··· Records for the exercise

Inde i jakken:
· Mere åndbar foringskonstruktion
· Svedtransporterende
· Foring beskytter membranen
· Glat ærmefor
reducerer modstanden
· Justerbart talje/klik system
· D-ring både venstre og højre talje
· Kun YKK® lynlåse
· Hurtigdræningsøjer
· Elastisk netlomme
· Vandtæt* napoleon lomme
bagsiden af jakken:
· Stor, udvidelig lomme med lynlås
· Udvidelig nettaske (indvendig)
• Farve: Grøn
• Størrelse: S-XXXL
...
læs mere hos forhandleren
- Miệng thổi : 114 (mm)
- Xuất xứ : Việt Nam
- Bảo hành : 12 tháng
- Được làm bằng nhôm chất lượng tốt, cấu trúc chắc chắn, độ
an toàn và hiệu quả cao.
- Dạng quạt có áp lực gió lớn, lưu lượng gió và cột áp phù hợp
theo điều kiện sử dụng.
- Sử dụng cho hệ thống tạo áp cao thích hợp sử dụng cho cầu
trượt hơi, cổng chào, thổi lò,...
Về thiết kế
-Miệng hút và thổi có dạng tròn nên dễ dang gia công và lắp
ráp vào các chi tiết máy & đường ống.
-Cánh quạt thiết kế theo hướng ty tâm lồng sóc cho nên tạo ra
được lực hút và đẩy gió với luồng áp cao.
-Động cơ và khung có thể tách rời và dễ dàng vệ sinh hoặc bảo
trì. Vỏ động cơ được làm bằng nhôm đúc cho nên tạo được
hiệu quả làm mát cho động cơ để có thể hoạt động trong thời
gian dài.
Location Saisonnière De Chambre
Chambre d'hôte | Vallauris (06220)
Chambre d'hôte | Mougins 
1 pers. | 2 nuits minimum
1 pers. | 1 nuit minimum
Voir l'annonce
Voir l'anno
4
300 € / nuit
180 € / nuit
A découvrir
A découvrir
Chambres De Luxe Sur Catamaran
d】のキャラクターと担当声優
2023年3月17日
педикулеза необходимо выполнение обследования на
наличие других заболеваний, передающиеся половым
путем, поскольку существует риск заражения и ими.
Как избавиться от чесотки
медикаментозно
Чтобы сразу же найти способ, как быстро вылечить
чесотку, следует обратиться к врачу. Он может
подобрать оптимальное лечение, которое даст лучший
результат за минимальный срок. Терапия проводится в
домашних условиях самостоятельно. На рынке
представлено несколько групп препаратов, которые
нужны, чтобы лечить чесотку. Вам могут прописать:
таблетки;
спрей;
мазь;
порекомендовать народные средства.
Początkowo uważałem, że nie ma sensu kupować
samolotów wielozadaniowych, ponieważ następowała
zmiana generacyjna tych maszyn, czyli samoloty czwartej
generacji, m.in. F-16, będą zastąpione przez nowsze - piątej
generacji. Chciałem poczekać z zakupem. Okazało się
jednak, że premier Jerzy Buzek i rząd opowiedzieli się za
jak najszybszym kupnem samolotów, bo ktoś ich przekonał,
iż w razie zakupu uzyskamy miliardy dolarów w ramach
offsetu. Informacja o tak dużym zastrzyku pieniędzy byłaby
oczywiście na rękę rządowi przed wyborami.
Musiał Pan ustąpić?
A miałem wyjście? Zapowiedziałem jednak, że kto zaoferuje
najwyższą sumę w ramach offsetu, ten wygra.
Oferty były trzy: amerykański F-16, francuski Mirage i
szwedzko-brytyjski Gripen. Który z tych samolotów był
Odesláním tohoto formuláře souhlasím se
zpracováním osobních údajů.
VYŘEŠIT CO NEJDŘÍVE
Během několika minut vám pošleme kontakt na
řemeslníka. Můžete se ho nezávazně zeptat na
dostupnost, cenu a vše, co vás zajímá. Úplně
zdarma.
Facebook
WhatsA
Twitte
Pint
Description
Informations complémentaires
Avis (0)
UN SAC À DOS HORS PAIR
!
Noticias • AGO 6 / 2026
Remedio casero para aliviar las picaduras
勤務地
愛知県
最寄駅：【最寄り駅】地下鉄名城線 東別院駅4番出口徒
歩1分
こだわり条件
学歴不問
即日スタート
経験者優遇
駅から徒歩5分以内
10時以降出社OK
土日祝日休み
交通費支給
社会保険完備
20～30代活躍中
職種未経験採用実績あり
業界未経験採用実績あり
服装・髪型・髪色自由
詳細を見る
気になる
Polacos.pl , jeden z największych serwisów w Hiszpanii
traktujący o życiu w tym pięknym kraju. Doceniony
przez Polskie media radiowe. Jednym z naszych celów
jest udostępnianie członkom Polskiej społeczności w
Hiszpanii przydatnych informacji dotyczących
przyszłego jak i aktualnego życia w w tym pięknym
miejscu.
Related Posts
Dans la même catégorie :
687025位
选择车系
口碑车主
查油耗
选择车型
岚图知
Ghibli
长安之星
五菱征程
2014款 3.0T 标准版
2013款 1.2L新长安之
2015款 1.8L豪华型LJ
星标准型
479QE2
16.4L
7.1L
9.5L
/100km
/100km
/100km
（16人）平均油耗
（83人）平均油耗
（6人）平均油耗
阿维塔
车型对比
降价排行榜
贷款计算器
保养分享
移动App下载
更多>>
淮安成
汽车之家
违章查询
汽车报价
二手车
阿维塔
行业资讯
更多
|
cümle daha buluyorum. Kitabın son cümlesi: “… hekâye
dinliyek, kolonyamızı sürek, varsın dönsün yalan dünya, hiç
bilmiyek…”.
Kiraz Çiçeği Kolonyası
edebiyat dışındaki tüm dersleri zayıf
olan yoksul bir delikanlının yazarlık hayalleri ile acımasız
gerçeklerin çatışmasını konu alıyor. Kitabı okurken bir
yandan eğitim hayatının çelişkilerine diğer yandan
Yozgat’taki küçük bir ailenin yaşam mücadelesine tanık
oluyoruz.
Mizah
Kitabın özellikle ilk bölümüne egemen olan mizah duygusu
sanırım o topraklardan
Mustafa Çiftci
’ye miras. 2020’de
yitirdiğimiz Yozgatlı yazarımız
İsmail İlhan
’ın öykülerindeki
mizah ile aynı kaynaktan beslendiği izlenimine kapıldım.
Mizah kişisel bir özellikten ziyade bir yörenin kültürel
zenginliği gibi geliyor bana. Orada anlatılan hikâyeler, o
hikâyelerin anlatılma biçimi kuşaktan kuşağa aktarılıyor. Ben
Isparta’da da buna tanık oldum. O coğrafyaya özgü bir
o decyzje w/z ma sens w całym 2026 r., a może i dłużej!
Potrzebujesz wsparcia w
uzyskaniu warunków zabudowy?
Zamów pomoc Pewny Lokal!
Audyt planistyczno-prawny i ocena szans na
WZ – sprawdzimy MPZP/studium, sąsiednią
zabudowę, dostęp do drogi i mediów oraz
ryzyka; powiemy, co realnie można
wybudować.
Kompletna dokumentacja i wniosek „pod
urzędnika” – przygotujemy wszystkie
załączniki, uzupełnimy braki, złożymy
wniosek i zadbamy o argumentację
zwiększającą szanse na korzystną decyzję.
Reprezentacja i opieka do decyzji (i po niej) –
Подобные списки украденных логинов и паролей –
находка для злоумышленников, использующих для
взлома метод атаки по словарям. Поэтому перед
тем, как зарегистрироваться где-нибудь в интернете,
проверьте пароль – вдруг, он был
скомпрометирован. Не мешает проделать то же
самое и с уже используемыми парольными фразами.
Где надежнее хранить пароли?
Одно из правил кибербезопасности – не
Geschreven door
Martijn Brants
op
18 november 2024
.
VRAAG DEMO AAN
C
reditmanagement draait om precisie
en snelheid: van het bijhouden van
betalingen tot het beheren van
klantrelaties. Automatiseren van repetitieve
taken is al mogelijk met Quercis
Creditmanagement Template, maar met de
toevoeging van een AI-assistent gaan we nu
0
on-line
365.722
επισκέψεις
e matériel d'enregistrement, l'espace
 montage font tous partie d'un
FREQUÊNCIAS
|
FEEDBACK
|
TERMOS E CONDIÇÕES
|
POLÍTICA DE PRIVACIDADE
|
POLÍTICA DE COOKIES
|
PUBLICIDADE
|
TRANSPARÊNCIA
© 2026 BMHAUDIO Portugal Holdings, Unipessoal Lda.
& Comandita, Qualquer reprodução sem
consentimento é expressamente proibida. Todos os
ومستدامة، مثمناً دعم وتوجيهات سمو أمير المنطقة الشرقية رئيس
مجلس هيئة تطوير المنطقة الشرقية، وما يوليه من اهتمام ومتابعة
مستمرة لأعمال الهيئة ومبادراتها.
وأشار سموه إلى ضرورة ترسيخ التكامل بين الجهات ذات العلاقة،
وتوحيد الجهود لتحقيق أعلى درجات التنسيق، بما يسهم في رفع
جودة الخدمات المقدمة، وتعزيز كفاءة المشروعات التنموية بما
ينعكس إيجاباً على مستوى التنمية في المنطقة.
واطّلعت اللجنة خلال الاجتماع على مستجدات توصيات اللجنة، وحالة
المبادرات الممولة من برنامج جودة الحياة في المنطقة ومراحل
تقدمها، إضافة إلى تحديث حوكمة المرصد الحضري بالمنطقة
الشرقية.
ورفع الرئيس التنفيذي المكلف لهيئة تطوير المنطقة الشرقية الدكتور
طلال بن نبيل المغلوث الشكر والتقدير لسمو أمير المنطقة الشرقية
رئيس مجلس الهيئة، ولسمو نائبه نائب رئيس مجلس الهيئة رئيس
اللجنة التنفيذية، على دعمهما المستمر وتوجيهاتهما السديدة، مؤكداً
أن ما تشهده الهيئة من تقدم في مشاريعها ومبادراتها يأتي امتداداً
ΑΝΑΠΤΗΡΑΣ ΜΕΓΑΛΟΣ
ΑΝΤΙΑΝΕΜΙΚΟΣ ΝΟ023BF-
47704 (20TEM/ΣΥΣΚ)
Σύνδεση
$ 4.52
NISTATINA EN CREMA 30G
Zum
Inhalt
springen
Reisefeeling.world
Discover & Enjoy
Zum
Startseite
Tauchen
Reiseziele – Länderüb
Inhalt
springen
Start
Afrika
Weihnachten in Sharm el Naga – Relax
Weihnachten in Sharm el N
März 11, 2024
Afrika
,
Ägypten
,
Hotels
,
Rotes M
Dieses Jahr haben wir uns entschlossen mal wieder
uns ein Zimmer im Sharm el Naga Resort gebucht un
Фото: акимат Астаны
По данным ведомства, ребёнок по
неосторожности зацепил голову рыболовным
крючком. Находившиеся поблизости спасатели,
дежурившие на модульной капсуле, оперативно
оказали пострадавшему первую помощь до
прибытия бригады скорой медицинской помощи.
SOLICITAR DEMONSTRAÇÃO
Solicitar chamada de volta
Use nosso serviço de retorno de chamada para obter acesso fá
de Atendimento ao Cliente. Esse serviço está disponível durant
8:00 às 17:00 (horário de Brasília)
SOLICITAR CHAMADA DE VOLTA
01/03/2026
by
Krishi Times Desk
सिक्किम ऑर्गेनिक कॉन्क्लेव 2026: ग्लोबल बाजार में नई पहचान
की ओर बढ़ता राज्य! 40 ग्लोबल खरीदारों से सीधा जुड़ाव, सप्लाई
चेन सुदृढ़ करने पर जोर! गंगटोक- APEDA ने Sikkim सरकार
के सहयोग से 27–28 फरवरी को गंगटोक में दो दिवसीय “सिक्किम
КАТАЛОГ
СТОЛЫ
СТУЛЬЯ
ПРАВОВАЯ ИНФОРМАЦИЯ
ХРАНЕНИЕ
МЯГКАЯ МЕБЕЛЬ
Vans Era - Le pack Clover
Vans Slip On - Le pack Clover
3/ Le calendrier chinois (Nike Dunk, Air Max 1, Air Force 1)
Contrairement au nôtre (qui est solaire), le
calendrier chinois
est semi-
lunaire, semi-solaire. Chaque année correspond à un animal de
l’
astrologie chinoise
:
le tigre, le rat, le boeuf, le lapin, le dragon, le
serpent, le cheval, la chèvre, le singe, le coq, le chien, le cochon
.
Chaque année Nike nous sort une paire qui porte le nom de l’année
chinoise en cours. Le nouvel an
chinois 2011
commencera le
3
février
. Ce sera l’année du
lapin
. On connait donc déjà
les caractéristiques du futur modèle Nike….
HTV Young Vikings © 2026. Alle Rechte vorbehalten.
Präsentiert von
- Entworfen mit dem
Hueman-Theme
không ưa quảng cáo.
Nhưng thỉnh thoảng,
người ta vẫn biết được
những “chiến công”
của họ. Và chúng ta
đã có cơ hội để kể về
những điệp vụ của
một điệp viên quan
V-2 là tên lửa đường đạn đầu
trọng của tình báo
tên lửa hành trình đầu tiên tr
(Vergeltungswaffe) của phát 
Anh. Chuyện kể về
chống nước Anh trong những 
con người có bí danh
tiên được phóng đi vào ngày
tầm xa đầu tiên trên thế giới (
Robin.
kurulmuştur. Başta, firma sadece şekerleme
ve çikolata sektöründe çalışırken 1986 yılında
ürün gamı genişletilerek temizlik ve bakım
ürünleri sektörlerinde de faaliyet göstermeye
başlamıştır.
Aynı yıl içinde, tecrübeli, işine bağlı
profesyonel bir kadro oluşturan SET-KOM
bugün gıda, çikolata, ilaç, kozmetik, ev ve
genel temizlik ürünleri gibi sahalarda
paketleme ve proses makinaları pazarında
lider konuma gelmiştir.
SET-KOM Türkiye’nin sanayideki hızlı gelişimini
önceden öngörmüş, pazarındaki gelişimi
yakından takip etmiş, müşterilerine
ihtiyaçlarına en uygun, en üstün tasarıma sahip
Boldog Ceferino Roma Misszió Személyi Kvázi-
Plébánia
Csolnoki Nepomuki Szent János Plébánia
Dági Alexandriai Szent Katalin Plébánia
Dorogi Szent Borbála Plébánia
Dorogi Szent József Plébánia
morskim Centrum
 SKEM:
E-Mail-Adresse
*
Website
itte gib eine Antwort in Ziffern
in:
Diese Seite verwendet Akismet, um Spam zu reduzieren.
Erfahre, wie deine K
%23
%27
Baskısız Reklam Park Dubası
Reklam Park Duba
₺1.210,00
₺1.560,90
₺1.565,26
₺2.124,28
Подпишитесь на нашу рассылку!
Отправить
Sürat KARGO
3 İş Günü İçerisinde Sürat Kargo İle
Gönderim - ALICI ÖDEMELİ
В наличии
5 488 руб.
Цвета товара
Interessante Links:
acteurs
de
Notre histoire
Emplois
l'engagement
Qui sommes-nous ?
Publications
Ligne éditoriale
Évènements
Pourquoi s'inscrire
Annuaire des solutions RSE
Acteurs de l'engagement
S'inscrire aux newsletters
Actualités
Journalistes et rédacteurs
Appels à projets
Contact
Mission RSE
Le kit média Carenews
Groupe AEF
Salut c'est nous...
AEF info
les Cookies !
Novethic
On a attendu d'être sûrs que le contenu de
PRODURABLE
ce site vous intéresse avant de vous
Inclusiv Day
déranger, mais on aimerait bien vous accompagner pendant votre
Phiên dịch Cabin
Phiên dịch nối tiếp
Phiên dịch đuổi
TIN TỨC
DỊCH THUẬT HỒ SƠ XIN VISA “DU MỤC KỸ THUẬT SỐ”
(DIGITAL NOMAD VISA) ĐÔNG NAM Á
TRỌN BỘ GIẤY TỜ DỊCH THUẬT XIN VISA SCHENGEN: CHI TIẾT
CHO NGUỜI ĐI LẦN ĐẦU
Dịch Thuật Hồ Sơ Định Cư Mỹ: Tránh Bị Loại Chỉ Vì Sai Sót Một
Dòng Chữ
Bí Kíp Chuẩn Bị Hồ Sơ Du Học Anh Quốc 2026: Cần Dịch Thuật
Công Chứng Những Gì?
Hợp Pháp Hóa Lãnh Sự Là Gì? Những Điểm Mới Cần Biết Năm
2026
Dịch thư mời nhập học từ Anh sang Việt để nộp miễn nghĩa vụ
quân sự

······

* _Requirement_:
Copy each line of the listing that carries the word "Kitabın".

* _Result_:
cümle daha buluyorum. Kitabın son cümlesi: “… hekâye
Kitabın özellikle ilk bölümüne egemen olan mizah duygusu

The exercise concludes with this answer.